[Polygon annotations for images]
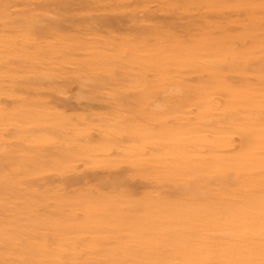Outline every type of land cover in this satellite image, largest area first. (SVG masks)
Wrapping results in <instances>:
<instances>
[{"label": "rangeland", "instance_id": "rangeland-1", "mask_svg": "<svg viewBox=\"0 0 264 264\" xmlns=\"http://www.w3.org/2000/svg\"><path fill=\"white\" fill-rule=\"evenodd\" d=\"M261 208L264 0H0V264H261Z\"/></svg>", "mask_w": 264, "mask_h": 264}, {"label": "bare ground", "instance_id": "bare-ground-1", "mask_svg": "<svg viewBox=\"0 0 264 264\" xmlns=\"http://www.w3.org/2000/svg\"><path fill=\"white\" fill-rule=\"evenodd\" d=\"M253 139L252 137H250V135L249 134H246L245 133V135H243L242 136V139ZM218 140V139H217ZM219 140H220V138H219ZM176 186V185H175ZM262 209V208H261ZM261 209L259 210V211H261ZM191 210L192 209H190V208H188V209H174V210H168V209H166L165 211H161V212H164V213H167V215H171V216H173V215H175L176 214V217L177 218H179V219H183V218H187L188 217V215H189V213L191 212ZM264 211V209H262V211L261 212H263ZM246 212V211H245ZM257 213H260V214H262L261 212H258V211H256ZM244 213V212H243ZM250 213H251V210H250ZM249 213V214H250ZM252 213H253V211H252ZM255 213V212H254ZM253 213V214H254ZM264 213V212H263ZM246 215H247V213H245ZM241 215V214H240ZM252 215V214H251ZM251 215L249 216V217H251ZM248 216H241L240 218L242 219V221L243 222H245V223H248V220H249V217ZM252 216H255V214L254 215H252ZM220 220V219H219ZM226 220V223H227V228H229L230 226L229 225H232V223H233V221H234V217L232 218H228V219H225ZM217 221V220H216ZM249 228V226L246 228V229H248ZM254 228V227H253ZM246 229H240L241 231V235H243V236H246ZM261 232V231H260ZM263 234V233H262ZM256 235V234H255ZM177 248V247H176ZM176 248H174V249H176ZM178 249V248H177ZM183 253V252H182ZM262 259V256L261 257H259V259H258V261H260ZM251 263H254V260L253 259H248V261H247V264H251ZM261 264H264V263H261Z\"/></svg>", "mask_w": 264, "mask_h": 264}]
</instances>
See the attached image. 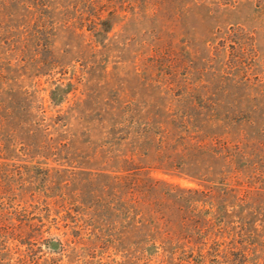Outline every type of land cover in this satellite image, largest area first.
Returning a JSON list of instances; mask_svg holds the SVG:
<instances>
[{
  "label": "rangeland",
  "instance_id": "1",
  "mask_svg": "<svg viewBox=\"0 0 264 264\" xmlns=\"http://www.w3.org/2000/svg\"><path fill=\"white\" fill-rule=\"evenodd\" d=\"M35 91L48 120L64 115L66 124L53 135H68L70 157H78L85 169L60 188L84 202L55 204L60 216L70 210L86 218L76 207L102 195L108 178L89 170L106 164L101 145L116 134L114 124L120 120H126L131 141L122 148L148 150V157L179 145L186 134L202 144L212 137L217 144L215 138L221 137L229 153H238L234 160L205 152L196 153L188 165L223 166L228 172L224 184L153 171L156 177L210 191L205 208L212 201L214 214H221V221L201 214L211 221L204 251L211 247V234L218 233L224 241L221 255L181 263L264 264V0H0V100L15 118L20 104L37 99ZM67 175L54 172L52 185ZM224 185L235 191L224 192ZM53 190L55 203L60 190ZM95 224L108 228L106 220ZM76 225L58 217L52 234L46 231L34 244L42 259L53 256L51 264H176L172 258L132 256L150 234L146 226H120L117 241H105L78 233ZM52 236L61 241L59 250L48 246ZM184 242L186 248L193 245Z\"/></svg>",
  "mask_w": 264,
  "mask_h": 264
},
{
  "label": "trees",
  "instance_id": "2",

WHAT YOU SHOULD DO -
Tally the lines of the items above that contain the string "instances". Reply with the number only.

SOLVED PROBLEM -
5